Task objective:
Transcribe the entries that come next exactly, but not the pictures they contain.

Pose estimation data:

┄┄┄┄┄┄

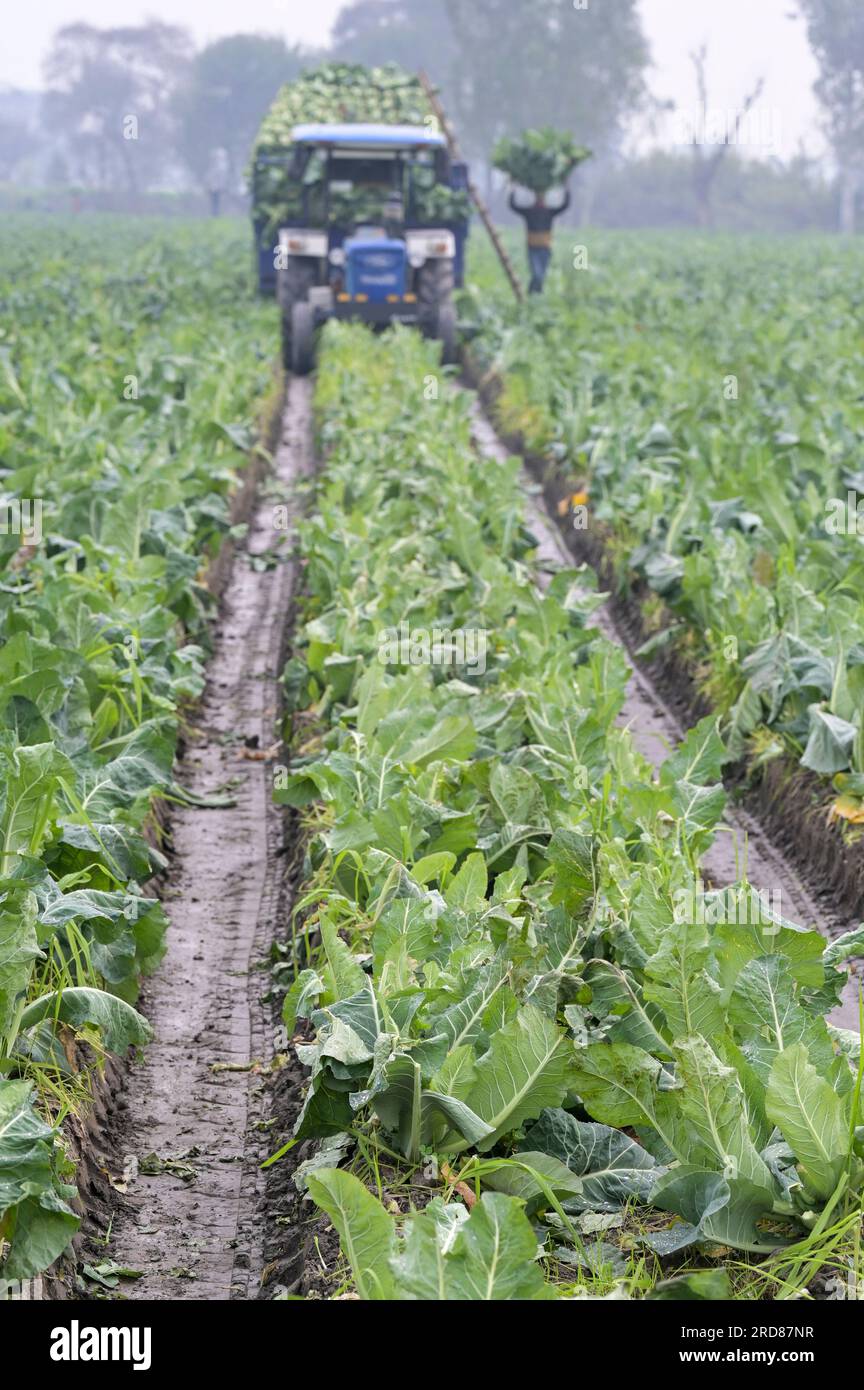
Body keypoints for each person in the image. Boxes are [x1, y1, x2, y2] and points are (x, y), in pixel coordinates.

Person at [509, 188, 571, 293]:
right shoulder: (530, 212)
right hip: (533, 249)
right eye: (538, 197)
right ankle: (532, 294)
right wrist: (512, 189)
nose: (540, 199)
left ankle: (535, 296)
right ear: (536, 198)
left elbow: (564, 206)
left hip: (545, 248)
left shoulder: (548, 212)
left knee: (541, 276)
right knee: (537, 274)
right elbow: (513, 206)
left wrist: (567, 188)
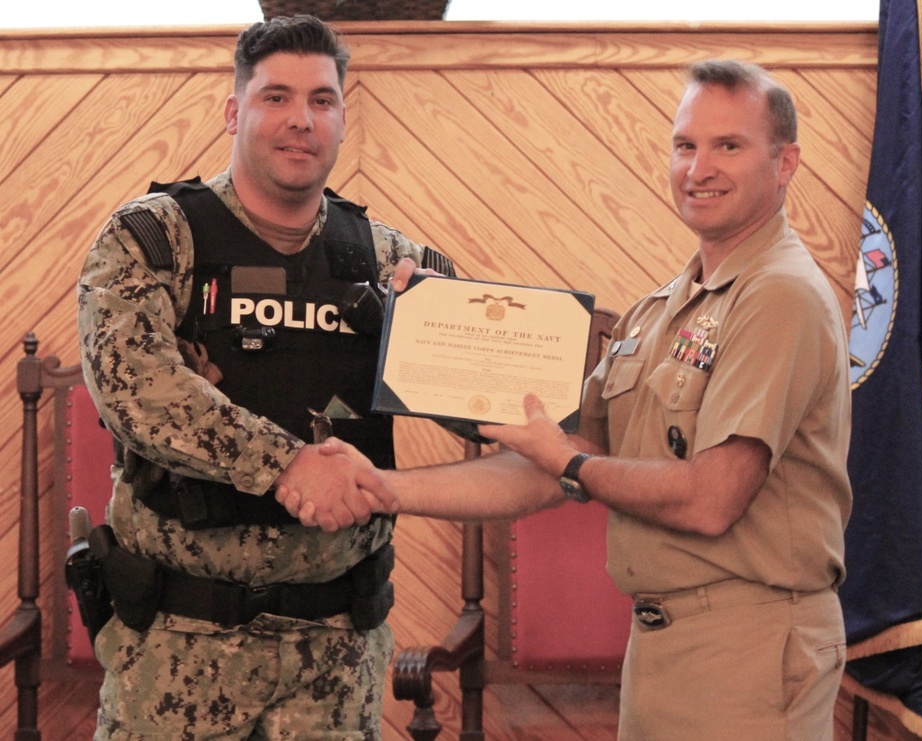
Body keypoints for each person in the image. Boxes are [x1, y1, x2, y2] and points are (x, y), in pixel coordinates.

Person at [282, 59, 853, 739]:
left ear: (785, 163)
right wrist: (386, 482)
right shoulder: (662, 309)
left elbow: (711, 497)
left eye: (729, 146)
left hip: (749, 650)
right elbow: (545, 459)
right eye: (685, 145)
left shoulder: (778, 295)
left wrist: (571, 465)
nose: (700, 167)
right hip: (666, 646)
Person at [77, 14, 453, 739]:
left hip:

┄┄┄┄┄┄

Completed exercise:
Body keypoints for each person in the image. Boxes are [x1, y1, x2, y2] and points are (x, y), in pixel coordinates.

Person at [509, 188, 571, 293]:
right shoulder: (530, 212)
right hip: (533, 249)
right eye: (538, 197)
right ankle: (532, 294)
right wrist: (512, 189)
nose: (540, 199)
left ankle: (535, 296)
right ear: (536, 198)
left elbow: (564, 206)
left hip: (545, 248)
left shoulder: (548, 212)
left knee: (541, 276)
right knee: (537, 274)
right elbow: (513, 206)
left wrist: (567, 188)
Body keypoints for each person in the image. Boxes are [x1, y1, x2, y2] and points are (x, y), in pixel coordinates.

Person at [282, 59, 853, 739]:
left ear: (785, 163)
right wrist: (386, 482)
right shoulder: (662, 309)
left elbow: (711, 497)
left eye: (729, 146)
left hip: (749, 650)
right elbow: (545, 459)
right eye: (685, 145)
left shoulder: (778, 295)
left wrist: (571, 465)
nose: (700, 167)
right hip: (666, 646)
Person at [77, 14, 453, 739]:
left hip:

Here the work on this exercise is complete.